WHAT IS BEING ASKED: For the copy, please give all of the data again exactly and leave the pictures out.

[Edit tracking data]
□ □ □ □

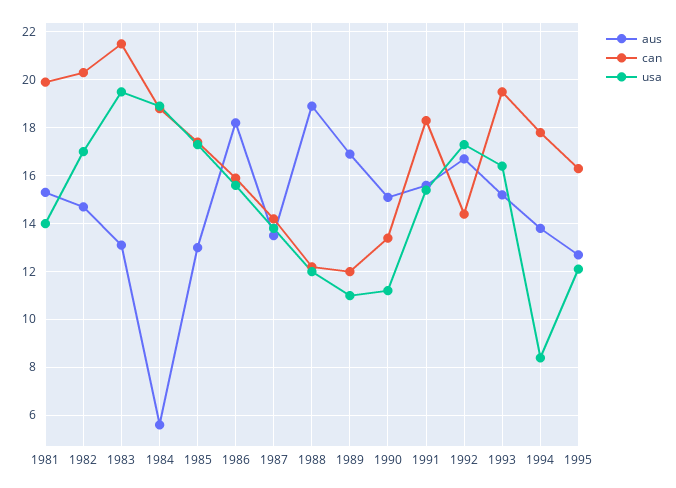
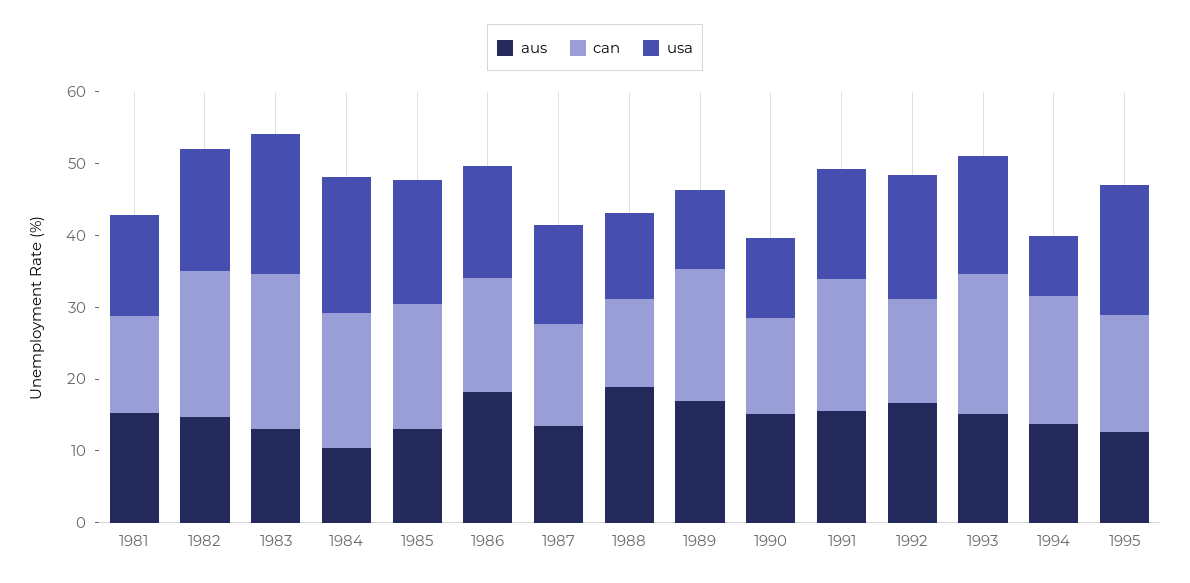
can, 1981: 20 -> 14
aus, 1984: 5.5 -> 10
can, 1989: 12 -> 18
usa, 1995: 12 -> 18

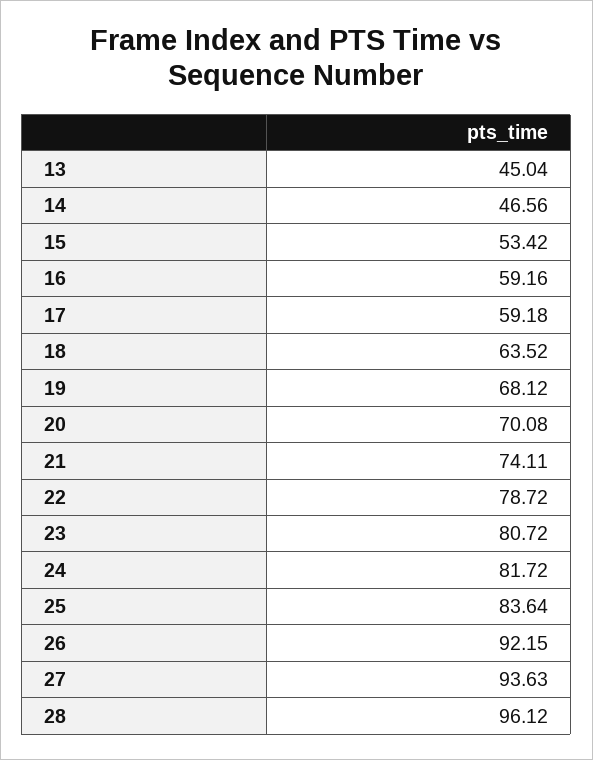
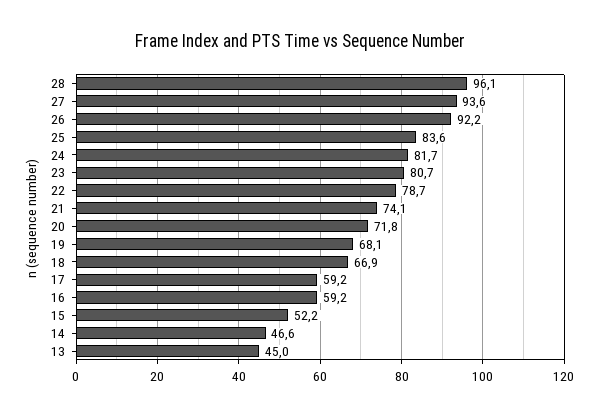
15: 53.42 -> 52.2
18: 63.52 -> 66.9
20: 70.08 -> 71.8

□ □ □ □

SOLUTION FOR THIS PROBLEM:
can, 1981: 20 -> 14
aus, 1984: 5.5 -> 10
can, 1989: 12 -> 18
usa, 1995: 12 -> 18

15: 53.42 -> 52.2
18: 63.52 -> 66.9
20: 70.08 -> 71.8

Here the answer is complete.